• TASK MATERIAL:
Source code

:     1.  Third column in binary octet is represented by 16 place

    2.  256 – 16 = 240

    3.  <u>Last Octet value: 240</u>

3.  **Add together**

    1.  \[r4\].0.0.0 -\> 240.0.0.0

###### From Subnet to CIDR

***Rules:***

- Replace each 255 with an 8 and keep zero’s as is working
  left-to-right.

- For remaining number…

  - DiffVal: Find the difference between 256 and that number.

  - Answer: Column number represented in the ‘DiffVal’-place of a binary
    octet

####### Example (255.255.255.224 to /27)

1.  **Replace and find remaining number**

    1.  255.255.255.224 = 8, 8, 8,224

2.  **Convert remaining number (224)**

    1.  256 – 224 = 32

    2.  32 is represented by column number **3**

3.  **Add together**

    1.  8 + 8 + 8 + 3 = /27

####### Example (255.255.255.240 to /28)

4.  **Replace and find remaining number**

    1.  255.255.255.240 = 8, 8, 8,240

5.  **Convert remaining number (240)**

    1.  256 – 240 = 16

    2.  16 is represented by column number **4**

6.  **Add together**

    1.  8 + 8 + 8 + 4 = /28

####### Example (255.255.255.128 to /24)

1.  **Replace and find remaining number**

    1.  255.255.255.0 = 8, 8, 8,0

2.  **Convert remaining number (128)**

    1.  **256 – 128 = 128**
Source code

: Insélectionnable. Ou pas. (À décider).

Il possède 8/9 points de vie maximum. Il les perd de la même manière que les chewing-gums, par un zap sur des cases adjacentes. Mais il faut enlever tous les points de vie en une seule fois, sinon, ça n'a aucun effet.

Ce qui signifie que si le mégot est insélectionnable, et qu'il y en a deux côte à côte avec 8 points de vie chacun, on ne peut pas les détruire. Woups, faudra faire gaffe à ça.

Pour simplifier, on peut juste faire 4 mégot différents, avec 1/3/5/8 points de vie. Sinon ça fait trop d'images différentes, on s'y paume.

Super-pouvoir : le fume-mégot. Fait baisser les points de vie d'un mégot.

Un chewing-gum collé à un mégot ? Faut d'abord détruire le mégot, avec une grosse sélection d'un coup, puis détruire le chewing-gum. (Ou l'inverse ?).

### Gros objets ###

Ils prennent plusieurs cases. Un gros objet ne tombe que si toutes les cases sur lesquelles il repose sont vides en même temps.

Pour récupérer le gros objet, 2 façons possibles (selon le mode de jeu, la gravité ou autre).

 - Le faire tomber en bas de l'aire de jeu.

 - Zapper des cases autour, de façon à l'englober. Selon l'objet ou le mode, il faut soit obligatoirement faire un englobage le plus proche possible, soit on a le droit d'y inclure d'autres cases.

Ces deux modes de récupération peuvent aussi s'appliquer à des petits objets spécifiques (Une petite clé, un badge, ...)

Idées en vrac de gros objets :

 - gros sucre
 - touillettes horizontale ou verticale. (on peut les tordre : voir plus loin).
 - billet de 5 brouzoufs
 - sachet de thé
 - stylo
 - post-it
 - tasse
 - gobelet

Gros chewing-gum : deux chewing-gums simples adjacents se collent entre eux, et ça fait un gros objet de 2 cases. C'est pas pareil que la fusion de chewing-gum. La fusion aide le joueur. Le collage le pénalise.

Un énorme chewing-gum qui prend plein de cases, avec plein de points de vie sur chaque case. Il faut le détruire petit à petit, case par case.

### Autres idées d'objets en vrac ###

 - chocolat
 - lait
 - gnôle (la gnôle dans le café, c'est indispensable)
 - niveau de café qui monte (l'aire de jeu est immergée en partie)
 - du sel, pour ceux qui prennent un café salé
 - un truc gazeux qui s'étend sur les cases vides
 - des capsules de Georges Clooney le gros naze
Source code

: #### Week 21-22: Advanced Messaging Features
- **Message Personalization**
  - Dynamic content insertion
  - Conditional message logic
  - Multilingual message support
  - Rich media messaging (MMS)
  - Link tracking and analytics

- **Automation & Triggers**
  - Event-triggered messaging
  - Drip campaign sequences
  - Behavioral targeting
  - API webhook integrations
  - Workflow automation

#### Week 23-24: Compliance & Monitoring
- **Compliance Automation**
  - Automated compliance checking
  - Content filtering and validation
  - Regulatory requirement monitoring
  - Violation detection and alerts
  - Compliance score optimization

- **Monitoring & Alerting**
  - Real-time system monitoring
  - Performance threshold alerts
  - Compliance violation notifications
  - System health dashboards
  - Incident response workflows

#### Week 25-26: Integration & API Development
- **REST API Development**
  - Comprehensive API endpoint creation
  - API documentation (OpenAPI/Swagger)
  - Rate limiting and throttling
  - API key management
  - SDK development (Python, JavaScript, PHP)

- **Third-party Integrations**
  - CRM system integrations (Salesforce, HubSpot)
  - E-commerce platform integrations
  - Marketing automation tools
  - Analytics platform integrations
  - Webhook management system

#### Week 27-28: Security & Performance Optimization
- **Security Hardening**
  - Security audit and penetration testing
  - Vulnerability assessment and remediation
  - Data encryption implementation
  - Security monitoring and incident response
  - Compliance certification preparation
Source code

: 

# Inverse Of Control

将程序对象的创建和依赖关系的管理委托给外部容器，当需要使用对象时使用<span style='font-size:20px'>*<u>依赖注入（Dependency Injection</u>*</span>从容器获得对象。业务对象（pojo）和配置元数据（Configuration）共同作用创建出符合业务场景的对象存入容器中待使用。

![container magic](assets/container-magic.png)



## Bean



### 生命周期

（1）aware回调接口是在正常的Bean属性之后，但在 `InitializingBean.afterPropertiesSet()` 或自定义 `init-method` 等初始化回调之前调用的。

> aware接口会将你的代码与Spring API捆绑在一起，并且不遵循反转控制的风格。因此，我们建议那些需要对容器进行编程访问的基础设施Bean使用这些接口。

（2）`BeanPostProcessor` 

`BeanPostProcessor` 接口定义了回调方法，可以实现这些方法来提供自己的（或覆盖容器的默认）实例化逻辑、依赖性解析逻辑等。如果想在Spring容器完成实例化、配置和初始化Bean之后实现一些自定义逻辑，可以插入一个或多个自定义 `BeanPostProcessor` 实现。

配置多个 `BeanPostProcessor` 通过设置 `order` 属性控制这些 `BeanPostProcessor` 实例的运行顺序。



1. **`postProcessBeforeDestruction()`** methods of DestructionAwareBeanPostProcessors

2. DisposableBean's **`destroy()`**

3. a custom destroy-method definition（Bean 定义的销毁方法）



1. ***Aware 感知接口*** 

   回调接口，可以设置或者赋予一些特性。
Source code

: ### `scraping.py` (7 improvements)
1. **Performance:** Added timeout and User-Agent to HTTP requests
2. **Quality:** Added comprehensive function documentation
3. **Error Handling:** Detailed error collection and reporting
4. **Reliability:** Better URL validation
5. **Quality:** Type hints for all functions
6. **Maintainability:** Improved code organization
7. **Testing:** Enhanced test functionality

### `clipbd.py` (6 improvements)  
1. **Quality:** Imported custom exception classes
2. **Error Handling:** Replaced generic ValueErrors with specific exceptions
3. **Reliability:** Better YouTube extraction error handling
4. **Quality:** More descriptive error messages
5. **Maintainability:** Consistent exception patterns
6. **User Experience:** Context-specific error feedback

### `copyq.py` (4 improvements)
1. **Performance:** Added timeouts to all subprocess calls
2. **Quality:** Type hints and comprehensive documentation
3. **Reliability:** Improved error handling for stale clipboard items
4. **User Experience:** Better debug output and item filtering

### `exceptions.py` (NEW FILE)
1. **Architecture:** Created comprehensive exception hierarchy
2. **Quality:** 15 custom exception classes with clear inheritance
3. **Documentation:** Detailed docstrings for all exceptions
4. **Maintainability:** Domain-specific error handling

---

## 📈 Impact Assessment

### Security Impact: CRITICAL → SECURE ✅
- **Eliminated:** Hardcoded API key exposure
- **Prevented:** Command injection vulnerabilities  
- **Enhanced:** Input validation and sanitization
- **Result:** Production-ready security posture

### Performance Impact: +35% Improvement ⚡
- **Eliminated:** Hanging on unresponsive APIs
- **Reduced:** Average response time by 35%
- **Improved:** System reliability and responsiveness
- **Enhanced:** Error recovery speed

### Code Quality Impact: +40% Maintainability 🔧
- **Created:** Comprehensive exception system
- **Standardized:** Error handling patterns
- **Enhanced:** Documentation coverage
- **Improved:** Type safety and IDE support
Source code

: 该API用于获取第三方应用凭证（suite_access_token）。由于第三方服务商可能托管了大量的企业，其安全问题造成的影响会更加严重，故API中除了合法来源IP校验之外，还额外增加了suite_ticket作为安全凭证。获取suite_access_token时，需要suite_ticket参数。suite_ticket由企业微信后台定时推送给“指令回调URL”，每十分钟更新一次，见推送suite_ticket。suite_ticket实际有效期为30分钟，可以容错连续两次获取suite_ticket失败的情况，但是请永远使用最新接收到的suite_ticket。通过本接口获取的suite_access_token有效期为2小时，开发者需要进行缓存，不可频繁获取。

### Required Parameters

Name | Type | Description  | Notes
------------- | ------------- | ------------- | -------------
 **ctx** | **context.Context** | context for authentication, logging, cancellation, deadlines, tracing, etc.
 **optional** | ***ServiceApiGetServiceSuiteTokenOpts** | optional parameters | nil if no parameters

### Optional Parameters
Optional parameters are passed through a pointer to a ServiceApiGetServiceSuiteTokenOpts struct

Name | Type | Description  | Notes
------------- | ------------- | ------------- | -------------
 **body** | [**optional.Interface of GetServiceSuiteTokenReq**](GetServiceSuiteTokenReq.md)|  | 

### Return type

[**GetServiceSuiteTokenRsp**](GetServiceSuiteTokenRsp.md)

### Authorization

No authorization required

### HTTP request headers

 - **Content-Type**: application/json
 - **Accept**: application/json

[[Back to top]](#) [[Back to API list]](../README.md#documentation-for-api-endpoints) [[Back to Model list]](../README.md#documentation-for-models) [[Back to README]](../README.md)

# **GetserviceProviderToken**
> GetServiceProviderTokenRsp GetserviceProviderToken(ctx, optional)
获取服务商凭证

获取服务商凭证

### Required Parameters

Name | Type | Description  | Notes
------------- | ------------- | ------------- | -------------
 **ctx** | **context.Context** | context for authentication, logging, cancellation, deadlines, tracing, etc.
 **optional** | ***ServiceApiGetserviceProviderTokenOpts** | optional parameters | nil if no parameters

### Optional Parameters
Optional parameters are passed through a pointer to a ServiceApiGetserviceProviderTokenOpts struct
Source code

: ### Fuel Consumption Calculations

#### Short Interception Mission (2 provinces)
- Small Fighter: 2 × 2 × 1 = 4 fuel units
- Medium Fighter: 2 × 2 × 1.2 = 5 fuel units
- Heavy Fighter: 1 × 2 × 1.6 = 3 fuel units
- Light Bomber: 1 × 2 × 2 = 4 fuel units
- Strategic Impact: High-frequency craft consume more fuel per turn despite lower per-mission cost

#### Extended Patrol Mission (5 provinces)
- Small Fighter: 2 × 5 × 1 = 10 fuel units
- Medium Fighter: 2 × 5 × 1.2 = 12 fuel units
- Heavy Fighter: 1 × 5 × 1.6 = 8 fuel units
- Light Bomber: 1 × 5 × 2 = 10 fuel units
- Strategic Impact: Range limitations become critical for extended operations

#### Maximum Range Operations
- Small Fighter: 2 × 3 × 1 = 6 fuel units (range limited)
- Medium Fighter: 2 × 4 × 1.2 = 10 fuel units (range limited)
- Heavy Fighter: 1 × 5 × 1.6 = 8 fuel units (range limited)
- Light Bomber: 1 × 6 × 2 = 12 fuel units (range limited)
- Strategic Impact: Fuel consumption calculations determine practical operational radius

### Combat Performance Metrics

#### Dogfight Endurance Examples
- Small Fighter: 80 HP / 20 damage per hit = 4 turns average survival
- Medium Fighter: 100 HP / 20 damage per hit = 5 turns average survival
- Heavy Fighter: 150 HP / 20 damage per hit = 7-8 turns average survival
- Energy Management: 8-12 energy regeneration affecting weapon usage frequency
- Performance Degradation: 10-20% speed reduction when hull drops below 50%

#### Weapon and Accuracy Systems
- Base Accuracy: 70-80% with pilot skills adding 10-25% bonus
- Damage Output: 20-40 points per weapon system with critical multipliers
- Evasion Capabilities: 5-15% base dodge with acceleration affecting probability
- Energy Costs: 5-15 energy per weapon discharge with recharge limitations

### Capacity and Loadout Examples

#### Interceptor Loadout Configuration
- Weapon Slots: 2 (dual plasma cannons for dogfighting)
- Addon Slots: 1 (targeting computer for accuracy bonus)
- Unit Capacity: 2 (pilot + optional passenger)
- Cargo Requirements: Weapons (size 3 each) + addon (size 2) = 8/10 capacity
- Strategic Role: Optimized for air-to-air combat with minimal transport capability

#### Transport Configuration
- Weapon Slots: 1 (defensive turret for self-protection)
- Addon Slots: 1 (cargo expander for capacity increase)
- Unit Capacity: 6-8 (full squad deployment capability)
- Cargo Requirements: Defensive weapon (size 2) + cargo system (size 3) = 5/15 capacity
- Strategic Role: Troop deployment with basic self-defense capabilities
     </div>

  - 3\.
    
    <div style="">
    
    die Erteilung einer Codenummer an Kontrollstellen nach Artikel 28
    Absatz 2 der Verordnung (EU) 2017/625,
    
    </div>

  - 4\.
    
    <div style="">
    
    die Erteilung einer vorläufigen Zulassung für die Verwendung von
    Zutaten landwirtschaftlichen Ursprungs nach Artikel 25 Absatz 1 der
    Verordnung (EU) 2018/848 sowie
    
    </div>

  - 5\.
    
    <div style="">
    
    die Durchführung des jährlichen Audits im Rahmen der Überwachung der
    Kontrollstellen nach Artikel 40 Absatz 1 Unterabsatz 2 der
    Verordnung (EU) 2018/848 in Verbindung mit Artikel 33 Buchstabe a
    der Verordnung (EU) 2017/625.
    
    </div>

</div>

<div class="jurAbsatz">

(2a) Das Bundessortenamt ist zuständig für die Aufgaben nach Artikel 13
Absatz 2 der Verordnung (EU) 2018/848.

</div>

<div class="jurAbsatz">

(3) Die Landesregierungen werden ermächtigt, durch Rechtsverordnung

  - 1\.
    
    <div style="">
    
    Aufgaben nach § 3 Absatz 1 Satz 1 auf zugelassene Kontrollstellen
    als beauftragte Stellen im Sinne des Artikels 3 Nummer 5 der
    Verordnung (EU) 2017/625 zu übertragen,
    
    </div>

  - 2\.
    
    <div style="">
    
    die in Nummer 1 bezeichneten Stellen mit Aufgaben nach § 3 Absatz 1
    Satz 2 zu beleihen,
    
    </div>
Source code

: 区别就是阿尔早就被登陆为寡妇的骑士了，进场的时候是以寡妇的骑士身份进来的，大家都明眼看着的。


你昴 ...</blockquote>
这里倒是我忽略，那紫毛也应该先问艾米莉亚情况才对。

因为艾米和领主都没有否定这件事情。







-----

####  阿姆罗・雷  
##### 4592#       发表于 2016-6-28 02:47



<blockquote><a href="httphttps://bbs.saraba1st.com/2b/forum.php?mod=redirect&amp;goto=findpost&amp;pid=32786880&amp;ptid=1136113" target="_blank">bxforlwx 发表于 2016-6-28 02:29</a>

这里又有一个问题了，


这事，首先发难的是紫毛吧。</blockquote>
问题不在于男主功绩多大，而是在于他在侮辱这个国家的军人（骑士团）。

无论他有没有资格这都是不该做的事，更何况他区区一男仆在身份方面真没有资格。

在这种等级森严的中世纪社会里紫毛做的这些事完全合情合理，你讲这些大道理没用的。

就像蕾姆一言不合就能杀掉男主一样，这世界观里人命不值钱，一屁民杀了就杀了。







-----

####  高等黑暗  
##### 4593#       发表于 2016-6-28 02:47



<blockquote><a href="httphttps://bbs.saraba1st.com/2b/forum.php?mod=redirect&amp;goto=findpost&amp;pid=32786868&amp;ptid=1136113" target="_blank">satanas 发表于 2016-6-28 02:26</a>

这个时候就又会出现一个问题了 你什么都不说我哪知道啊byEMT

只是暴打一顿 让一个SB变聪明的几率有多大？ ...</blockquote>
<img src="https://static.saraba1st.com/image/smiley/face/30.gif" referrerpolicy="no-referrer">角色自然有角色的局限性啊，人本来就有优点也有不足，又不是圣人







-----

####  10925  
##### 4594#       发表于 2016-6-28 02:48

• ACTIVITY: Print the stretch from the line that contains "#### Week 25-26: Integration" through the line that contains "# Inverse Of Control", copying every line as it appears in the entries.

• WRITTEN ANSWER:
#### Week 25-26: Integration & API Development
- **REST API Development**
  - Comprehensive API endpoint creation
  - API documentation (OpenAPI/Swagger)
  - Rate limiting and throttling
  - API key management
  - SDK development (Python, JavaScript, PHP)

- **Third-party Integrations**
  - CRM system integrations (Salesforce, HubSpot)
  - E-commerce platform integrations
  - Marketing automation tools
  - Analytics platform integrations
  - Webhook management system

#### Week 27-28: Security & Performance Optimization
- **Security Hardening**
  - Security audit and penetration testing
  - Vulnerability assessment and remediation
  - Data encryption implementation
  - Security monitoring and incident response
  - Compliance certification preparation
Source code

: 

# Inverse Of Control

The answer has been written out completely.